⟨

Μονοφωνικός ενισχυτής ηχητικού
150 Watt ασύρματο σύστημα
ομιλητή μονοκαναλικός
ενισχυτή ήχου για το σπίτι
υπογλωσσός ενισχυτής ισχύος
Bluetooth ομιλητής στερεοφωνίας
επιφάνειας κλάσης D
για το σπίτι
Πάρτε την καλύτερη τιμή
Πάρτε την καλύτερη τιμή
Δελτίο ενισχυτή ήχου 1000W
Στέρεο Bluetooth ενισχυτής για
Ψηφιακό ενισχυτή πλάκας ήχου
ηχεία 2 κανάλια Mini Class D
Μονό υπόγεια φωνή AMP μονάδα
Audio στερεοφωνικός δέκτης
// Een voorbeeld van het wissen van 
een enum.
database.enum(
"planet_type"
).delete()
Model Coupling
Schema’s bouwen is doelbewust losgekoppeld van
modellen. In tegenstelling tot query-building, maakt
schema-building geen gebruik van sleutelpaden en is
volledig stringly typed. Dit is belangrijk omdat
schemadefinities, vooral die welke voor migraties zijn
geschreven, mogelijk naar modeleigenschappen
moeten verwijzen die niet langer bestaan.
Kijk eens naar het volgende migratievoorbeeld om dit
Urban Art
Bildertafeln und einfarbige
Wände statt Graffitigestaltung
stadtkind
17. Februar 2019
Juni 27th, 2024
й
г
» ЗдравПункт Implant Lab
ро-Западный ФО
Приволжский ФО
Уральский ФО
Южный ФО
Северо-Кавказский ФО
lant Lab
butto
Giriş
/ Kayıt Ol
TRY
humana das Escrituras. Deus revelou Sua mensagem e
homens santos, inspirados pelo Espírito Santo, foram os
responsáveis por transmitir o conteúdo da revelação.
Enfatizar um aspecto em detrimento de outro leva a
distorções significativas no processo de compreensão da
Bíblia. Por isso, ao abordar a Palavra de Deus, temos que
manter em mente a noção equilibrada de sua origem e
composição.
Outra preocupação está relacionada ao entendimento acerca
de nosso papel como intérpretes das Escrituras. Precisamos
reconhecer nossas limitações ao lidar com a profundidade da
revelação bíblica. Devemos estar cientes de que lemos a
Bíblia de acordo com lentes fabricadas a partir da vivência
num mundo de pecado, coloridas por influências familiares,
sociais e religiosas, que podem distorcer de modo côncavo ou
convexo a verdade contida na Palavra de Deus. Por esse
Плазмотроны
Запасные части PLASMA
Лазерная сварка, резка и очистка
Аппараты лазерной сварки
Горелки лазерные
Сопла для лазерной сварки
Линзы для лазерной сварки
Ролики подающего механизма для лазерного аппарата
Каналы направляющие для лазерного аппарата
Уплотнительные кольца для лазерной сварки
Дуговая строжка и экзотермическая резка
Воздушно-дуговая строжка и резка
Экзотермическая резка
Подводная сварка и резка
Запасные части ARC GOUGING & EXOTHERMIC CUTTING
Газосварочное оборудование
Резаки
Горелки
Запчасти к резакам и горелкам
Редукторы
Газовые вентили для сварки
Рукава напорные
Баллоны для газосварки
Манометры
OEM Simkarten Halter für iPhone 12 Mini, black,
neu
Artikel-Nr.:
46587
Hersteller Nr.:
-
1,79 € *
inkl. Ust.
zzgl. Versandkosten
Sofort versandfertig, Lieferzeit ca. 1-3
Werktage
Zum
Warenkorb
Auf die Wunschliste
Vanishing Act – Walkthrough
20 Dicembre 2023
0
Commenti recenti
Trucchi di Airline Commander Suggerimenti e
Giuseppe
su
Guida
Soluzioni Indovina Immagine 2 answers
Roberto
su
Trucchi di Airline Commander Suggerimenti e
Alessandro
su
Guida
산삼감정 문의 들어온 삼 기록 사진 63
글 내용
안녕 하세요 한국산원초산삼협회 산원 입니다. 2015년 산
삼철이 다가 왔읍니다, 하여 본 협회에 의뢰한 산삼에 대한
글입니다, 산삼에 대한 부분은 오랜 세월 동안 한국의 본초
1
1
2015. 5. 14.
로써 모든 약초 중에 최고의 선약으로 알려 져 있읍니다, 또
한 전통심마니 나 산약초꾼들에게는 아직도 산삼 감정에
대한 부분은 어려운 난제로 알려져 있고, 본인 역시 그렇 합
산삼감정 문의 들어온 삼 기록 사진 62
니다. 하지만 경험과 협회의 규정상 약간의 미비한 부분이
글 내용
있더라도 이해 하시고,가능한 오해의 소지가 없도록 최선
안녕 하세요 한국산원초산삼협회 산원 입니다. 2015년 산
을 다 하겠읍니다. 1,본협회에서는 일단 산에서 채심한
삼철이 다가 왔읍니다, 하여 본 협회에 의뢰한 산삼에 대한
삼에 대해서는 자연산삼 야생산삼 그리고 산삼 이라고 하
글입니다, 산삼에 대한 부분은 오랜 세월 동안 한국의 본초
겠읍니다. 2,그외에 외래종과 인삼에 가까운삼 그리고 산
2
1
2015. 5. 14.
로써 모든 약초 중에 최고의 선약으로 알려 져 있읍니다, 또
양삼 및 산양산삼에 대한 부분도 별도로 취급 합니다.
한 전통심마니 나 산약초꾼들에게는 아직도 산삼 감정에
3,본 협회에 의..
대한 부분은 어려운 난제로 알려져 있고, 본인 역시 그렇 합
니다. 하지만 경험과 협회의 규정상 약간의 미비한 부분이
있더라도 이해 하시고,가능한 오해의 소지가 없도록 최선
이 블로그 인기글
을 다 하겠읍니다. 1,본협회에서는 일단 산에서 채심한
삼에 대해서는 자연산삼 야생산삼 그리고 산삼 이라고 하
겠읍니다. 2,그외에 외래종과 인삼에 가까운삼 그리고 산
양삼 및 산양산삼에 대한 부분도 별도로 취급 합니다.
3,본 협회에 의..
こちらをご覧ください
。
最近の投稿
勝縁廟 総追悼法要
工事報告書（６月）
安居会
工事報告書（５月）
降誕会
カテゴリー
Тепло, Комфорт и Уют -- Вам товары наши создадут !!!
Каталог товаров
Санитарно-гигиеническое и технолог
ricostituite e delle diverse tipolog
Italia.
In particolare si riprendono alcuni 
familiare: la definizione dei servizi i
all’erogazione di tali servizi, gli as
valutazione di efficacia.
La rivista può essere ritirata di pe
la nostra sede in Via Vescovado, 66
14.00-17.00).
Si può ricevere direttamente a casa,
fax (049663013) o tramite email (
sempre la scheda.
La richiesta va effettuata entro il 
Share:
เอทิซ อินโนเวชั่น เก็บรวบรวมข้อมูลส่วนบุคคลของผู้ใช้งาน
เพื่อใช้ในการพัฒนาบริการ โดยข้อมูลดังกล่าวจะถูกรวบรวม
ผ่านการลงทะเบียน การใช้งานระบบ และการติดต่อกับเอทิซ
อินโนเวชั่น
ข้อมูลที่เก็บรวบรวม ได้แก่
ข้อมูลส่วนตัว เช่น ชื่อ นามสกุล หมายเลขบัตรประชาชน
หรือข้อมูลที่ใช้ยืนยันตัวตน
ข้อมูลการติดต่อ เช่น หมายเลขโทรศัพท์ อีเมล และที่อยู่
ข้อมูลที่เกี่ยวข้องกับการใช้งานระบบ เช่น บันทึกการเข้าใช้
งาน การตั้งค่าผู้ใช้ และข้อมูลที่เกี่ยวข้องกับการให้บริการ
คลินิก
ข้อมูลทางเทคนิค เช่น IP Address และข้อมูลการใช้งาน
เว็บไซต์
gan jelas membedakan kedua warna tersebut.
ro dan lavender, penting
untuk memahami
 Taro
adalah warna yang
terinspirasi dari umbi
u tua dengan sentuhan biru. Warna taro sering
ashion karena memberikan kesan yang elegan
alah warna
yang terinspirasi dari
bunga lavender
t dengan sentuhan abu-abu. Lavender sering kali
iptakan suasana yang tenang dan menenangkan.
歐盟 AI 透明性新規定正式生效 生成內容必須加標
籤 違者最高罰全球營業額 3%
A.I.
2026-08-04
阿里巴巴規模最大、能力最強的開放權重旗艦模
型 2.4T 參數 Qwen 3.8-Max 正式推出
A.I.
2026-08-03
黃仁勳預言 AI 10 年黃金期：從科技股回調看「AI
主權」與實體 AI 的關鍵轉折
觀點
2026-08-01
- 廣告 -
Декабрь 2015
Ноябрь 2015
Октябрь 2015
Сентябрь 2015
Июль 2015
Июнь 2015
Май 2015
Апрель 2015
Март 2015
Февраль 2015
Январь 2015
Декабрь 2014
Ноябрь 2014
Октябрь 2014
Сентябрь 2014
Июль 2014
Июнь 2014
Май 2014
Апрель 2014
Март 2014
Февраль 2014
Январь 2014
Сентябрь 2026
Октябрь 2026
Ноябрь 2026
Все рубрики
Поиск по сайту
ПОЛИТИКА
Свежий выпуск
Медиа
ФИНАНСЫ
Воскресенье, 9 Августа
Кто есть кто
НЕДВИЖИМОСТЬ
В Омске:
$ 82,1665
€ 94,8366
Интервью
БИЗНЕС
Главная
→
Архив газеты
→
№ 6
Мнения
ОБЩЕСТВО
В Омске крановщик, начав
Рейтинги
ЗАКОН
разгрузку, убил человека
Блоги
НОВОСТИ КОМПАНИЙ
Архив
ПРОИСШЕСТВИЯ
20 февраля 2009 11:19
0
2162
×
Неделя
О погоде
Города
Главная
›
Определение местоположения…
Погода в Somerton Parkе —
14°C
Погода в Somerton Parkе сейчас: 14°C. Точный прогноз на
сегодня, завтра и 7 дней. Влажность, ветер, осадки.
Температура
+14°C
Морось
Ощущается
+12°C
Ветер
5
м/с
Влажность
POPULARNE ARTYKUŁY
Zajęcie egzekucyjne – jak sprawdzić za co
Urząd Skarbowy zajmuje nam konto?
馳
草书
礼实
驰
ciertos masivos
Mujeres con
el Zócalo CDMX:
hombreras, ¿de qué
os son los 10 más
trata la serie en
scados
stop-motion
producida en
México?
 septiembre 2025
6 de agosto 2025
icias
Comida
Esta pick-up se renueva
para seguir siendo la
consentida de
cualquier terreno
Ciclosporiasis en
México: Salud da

⟩

# Your task
Which of the lines above include the word "building"? Copy each of them.

# Answer to this task
modellen. In tegenstelling tot query-building, maakt
schema-building geen gebruik van sleutelpaden en is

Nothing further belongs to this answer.